You see, I (and many other independent writers) were wrong for contradicting common American group-think with our facts born of direct experience of Syria and contact with actual common Syrians! As I recently asked an auditorium full of students, “how often over the course of the past years did we actually hear the perspectives of common Iraqis and Syrians in mainstream media presentations?”
As early as summer of 2011 contacts inside Syria were warning me of external powers like Saudi Arabia, Qatar, and Turkey exacerbating the conflict by financing an insurgency inside Syria. Back then, any attempt to relay such information to Americans was dismissed as being “pro-Assad” or just downright looney.
Now that Biden’s own words have blown open the lies of the government/corporate media narrative on ISIS and Syria, we should take a sober look at BBC investigative reporter Adam Curtis’ conclusion:
The question at the heart of this whole story is – Who was the ventriloquist? And who was the dummy?
Maybe we were the dummy? By allowing perception management with its simplifications, falsehoods and exaggerations to create a simplified vision of the world – we fell into a fake universe of certainty when really we were just watching a pantomime.
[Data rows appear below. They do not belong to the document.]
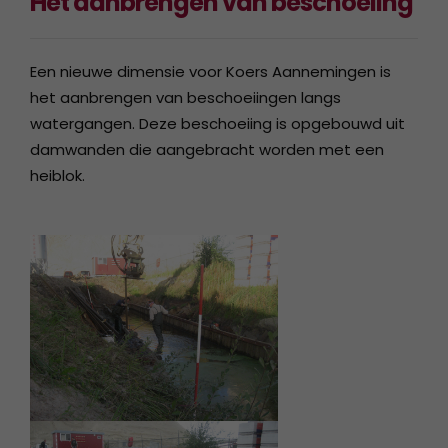
Het aanbrengen van beschoeiing
Een nieuwe dimensie voor Koers Aannemingen is
het aanbrengen van beschoeiingen langs
watergangen. Deze beschoeiing is opgebouwd uit
damwanden die aangebracht worden met een
heiblok.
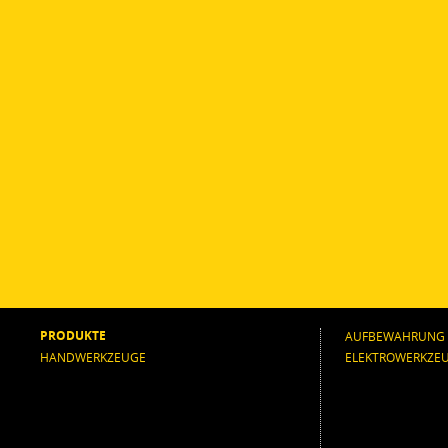
PRODUKTE
AUFBEWAHRUNG
HANDWERKZEUGE
ELEKTROWERKZE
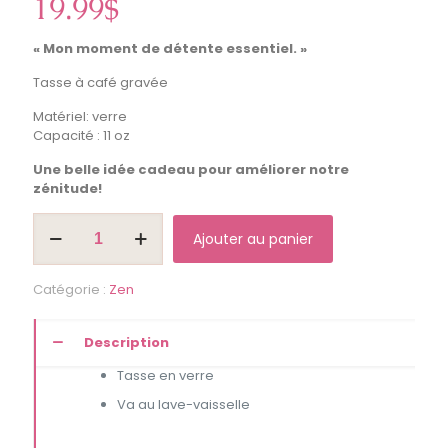
19.99
$
« Mon moment de détente essentiel. »
Tasse à café gravée
Matériel: verre
Capacité : 11 oz
Une belle idée cadeau pour améliorer notre
zénitude!
quantité
Ajouter au panier
de
Tasse
gravée
Catégorie :
Zen
"Mon
moment
de
Description
détente
essentiel"
Tasse en verre
Va au lave-vaisselle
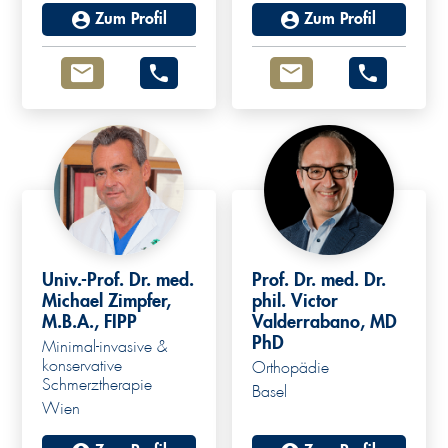
Zum Profil
Zum Profil
Univ.-Prof. Dr. med.
Prof. Dr. med. Dr.
Michael Zimpfer,
phil. Victor
M.B.A., FIPP
Valderrabano, MD
PhD
Minimal-invasive &
konservative
Orthopädie
Schmerztherapie
Basel
Wien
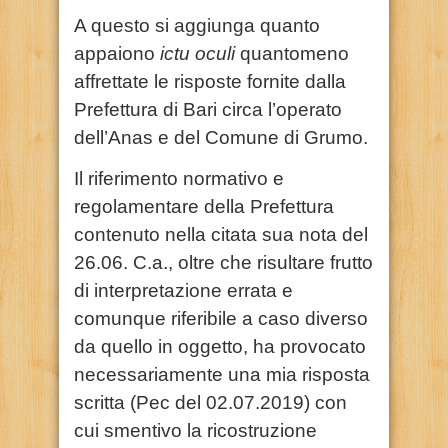
A questo si aggiunga quanto
appaiono
ictu oculi
quantomeno
affrettate le risposte fornite dalla
Prefettura di Bari circa l’operato
dell’Anas e del Comune di Grumo.
Il riferimento normativo e
regolamentare della Prefettura
contenuto nella citata sua nota del
26.06. C.a., oltre che risultare frutto
di interpretazione errata e
comunque riferibile a caso diverso
da quello in oggetto, ha provocato
necessariamente una mia risposta
scritta (Pec del 02.07.2019) con
cui smentivo la ricostruzione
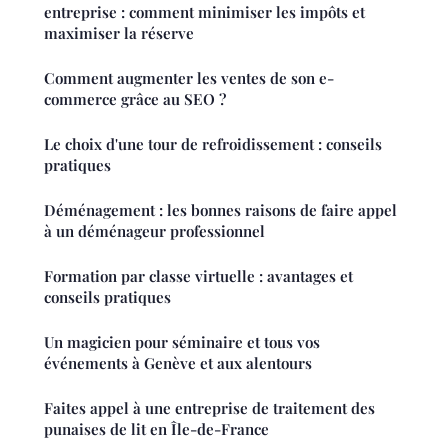
entreprise : comment minimiser les impôts et
maximiser la réserve
Comment augmenter les ventes de son e-
commerce grâce au SEO ?
Le choix d'une tour de refroidissement : conseils
pratiques
Déménagement : les bonnes raisons de faire appel
à un déménageur professionnel
Formation par classe virtuelle : avantages et
conseils pratiques
Un magicien pour séminaire et tous vos
événements à Genève et aux alentours
Faites appel à une entreprise de traitement des
punaises de lit en Île-de-France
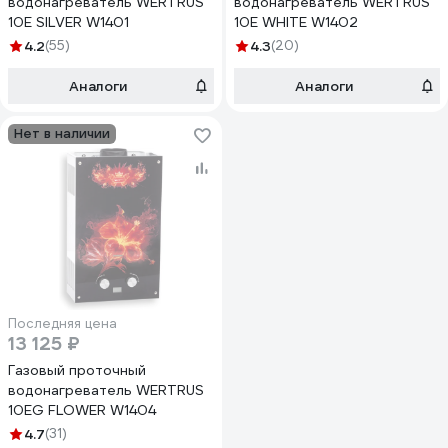
водонагреватель WERTRUS
водонагреватель WERTRUS
10E SILVER W1401
10E WHITE W1402
4.2
(55)
4.3
(20)
Аналоги
Аналоги
Нет в наличии
Последняя цена
13 125 ₽
Газовый проточный
водонагреватель WERTRUS
10EG FLOWER W1404
4.7
(31)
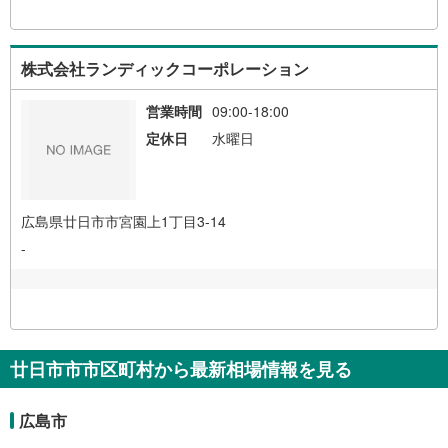
株式会社ランディックコーポレーション
営業時間
09:00-18:00
定休日
水曜日
広島県廿日市市宮園上1丁目3-14
-
廿日市市市区町村から最新相場情報を見る
広島市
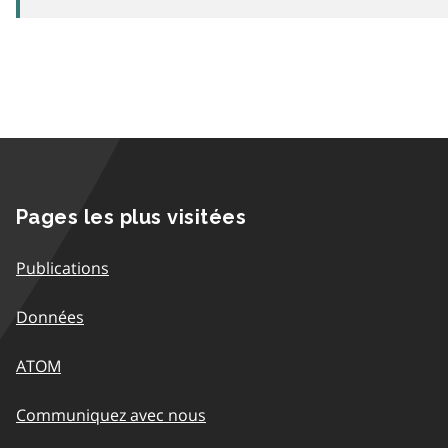
Pages les plus visitées
Publications
Données
ATOM
Communiquez avec nous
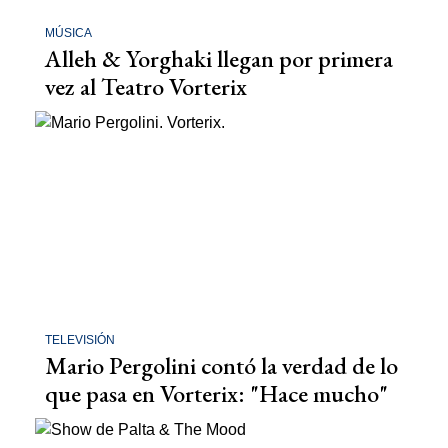
MÚSICA
Alleh & Yorghaki llegan por primera
vez al Teatro Vorterix
TELEVISIÓN
Mario Pergolini contó la verdad de lo
que pasa en Vorterix: "Hace mucho"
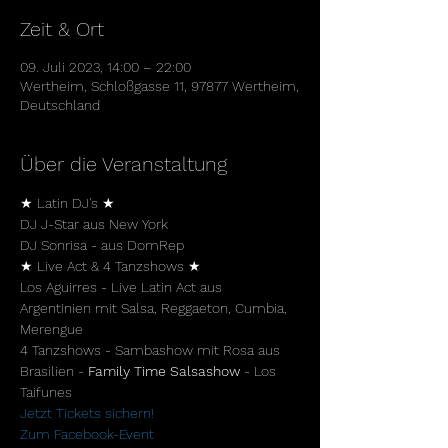
Zeit & Ort
09. Juli 2023, 14:00 – 22:00
Wertheim, Schloßgasse 11, 97877 Wertheim,
Deutschland
Über die Veranstaltung
★ Latin DJ's ★

DJ J-Star aus New York 

DJ Sonrisa - aus DomRep
★ Live Act & 4 Tanzshows ★

Los Aguirres - Live Latin Act aus 
Argentinien mit Salsa, Reggaeton, Cumbia, 
Merengue

4 Tanzshows - Sambashow mit Rosa aus 
Brasilien - 
Family Time Salsashow
 - Los 
Taifunes
Jetzt Tickets sichern!
Zum Facebook-Event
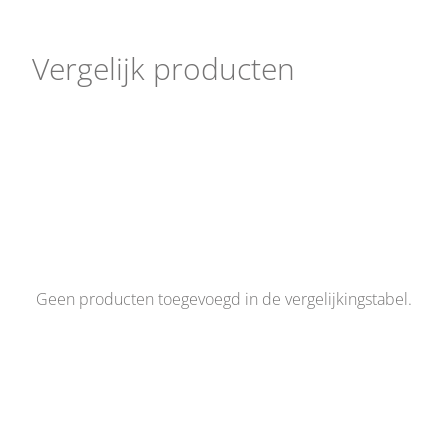
Vergelijk producten
Geen producten toegevoegd in de vergelijkingstabel.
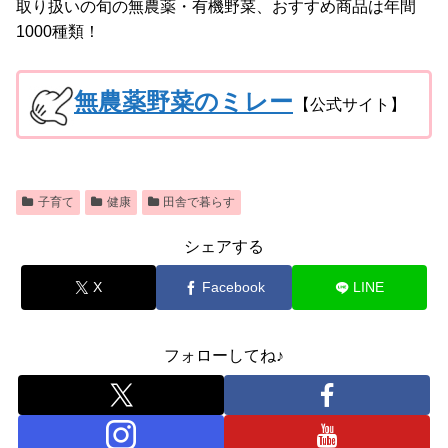
取り扱いの旬の無農薬・有機野菜、おすすめ商品は年間
1000種類！
無農薬野菜のミレー
【公式サイト】
子育て
健康
田舎で暮らす
シェアする
X
Facebook
LINE
フォローしてね♪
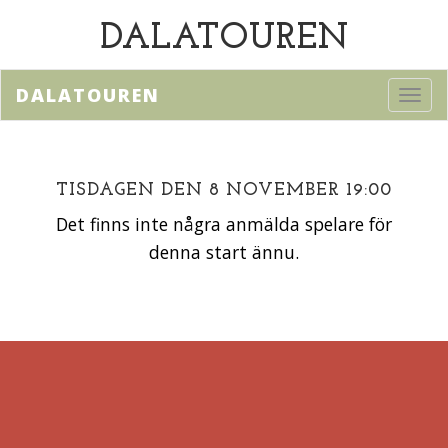
DALATOUREN
DALATOUREN
Toggl
navig
TISDAGEN DEN 8 NOVEMBER 19:00
Det finns inte några anmälda spelare för
denna start ännu.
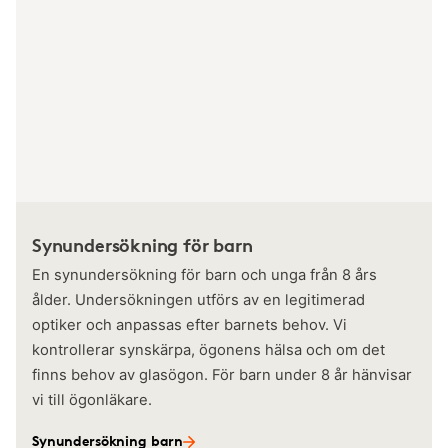
Synundersökning för barn
En synundersökning för barn och unga från 8 års
ålder. Undersökningen utförs av en legitimerad
optiker och anpassas efter barnets behov. Vi
kontrollerar synskärpa, ögonens hälsa och om det
finns behov av glasögon. För barn under 8 år hänvisar
vi till ögonläkare.
Synundersökning barn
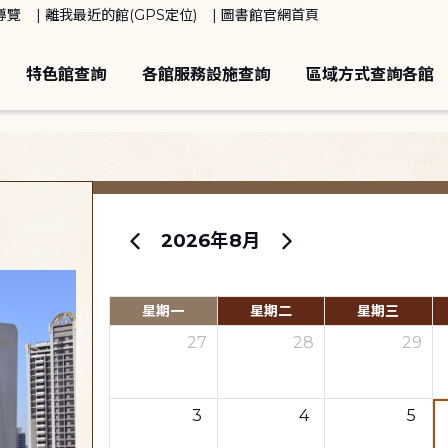
導覽
離我最近的館(GPS定位)
圖書館官網首頁
特色館查詢
各館服務設施查詢
區域方式查詢各館
2026年8月
星期一
星期二
星期三
27
28
29
3
4
5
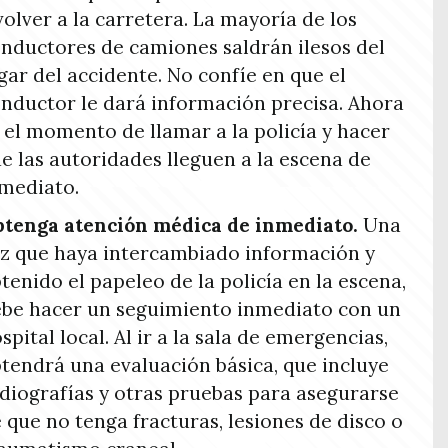
volver a la carretera. La mayoría de los
nductores de camiones saldrán ilesos del
gar del accidente. No confíe en que el
nductor le dará información precisa. Ahora
 el momento de llamar a la policía y hacer
e las autoridades lleguen a la escena de
mediato.
tenga atención médica de inmediato.
Una
z que haya intercambiado información y
tenido el papeleo de la policía en la escena,
be hacer un seguimiento inmediato con un
spital local. Al ir a la sala de emergencias,
tendrá una evaluación básica, que incluye
diografías y otras pruebas para asegurarse
 que no tenga fracturas, lesiones de disco o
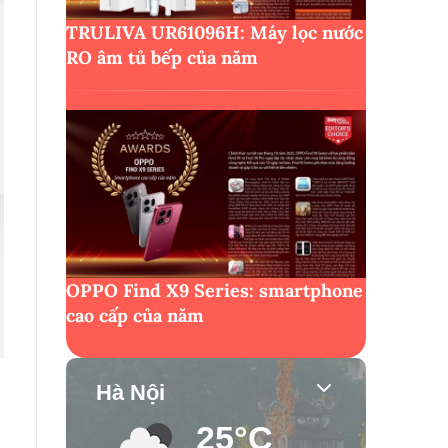
TRULIVA UR61096H: Máy lọc nước
RO âm tủ bếp của năm
OPPO Find X9 Series: smartphone
cao cấp của năm
Hà Nội
25°C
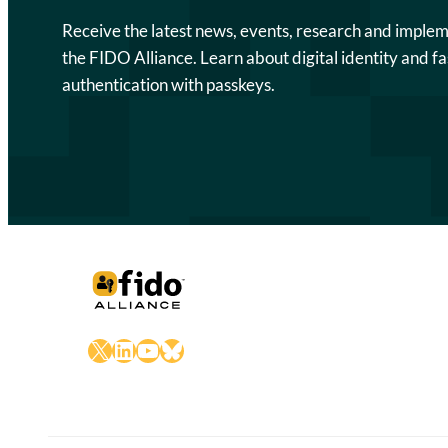
Receive the latest news, events, research and imple
the FIDO Alliance. Learn about digital identity and fa
authentication with passkeys.
X
LinkedIn
YouTube
Bluesky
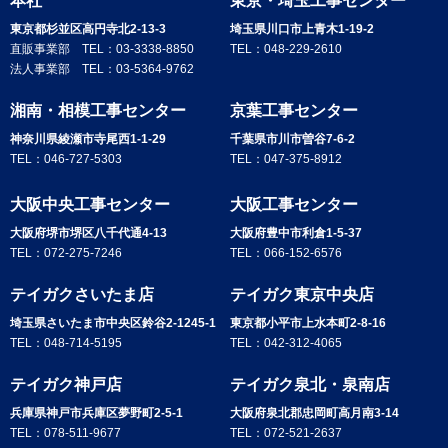
本社
東京・埼玉工事センター
東京都杉並区高円寺北2-13-3
埼玉県川口市上青木1-19-2
直販事業部 TEL：
03-3338-8850
TEL：
048-229-2610
法人事業部 TEL：
03-5364-9762
湘南・相模工事センター
京葉工事センター
神奈川県綾瀬市寺尾西1-1-29
千葉県市川市曽谷7-6-2
TEL：
046-727-5303
TEL：
047-375-8912
大阪中央工事センター
大阪工事センター
大阪府堺市堺区八千代通4-13
大阪府豊中市利倉1-5-37
TEL：
072-275-7246
TEL：
066-152-6576
テイガクさいたま店
テイガク東京中央店
埼玉県さいたま市中央区鈴谷2-1245-1
東京都小平市上水本町2-8-16
TEL：
048-714-5195
TEL：
042-312-4065
テイガク神戸店
テイガク泉北・泉南店
兵庫県神戸市兵庫区夢野町2-5-1
大阪府泉北郡忠岡町高月南3-14
TEL：
078-511-9677
TEL：
072-521-2637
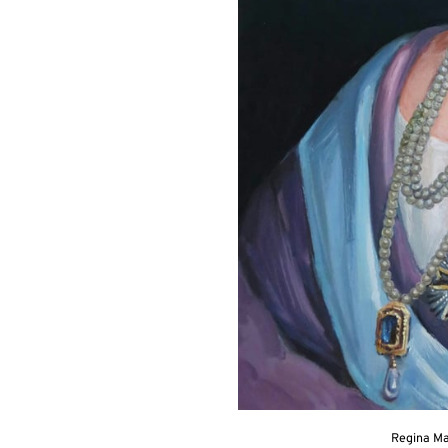
Regina Ma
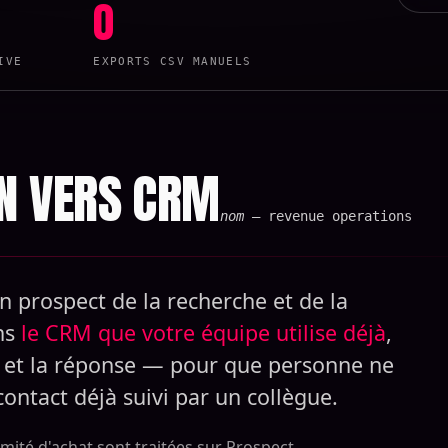
0
IVE
EXPORTS CSV MANUELS
IN VERS CRM
nom
— revenue operations
n prospect de la recherche et de la
ns
le CRM que votre équipe utilise déjà
,
ne et la réponse — pour que personne ne
 contact déjà suivi par un collègue.
mité d'achat sont traitées sur Prospect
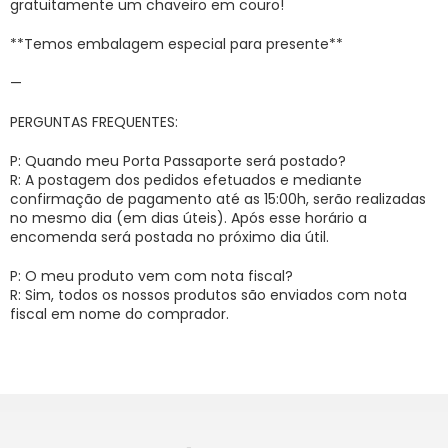
gratuitamente um chaveiro em couro!
**Temos embalagem especial para presente**
—
PERGUNTAS FREQUENTES:
P: Quando meu Porta Passaporte será postado?
R: A postagem dos pedidos efetuados e mediante
confirmação de pagamento até as 15:00h, serão realizadas
no mesmo dia (em dias úteis). Após esse horário a
encomenda será postada no próximo dia útil.
P: O meu produto vem com nota fiscal?
R: Sim, todos os nossos produtos são enviados com nota
fiscal em nome do comprador.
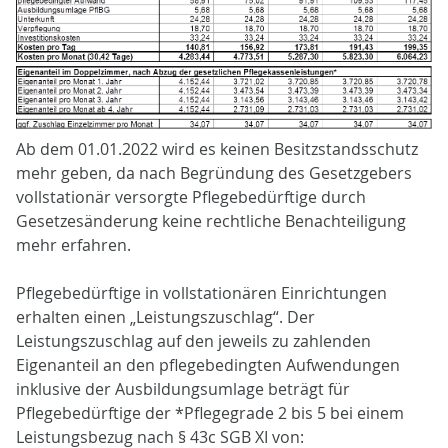
Ab dem 01.01.2022 wird es keinen Besitzstandsschutz
mehr geben, da nach Begründung des Gesetzgebers
vollstationär versorgte Pflegebedürftige durch
Gesetzesänderung keine rechtliche Benachteiligung
mehr erfahren.
Pflegebedürftige in vollstationären Einrichtungen
erhalten einen „Leistungszuschlag“. Der
Leistungszuschlag auf den jeweils zu zahlenden
Eigenanteil an den pflegebedingten Aufwendungen
inklusive der Ausbildungsumlage beträgt für
Pflegebedürftige der *Pflegegrade 2 bis 5 bei einem
Leistungsbezug nach § 43c SGB XI von:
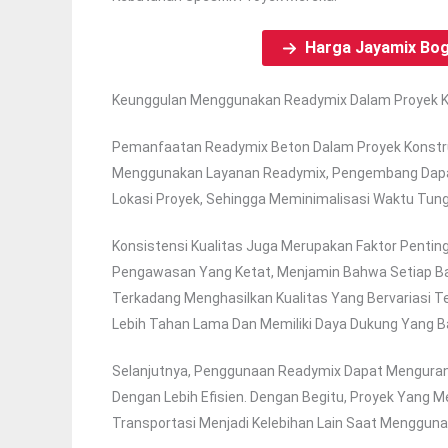
Harga Jayamix Bo
Keunggulan Menggunakan Readymix Dalam Proyek K
Pemanfaatan Readymix Beton Dalam Proyek Konstru
Menggunakan Layanan Readymix, Pengembang Dapat
Lokasi Proyek, Sehingga Meminimalisasi Waktu Tun
Konsistensi Kualitas Juga Merupakan Faktor Penting
Pengawasan Yang Ketat, Menjamin Bahwa Setiap Bat
Terkadang Menghasilkan Kualitas Yang Bervariasi T
Lebih Tahan Lama Dan Memiliki Daya Dukung Yang Ba
Selanjutnya, Penggunaan Readymix Dapat Menguran
Dengan Lebih Efisien. Dengan Begitu, Proyek Yang
Transportasi Menjadi Kelebihan Lain Saat Menggun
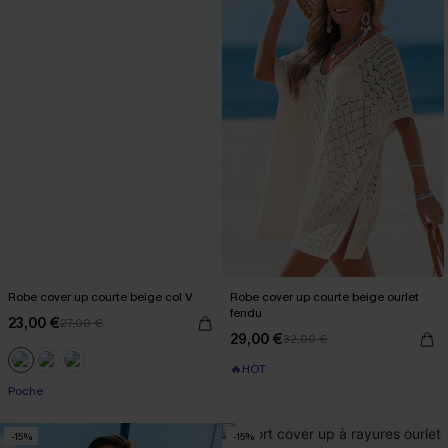
Robe cover up courte beige col V
Robe cover up courte beige ourlet
fendu
23,00 €
27,00 €
29,00 €
32,00 €
🔥HOT
Poche
-15%
-15%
And now as the Arab Spring unfolds and reveals the true chaos and messiness of the real world – above all the horror of what is happening in Syria – we find ourselves completely unable to understand it or even know what to do. So those stories get ignored while we follow others with clearer and more simplified dramas which have what seem to be obvious goodies and baddies – thank god for Iran, North Korea and Jimmy Savile.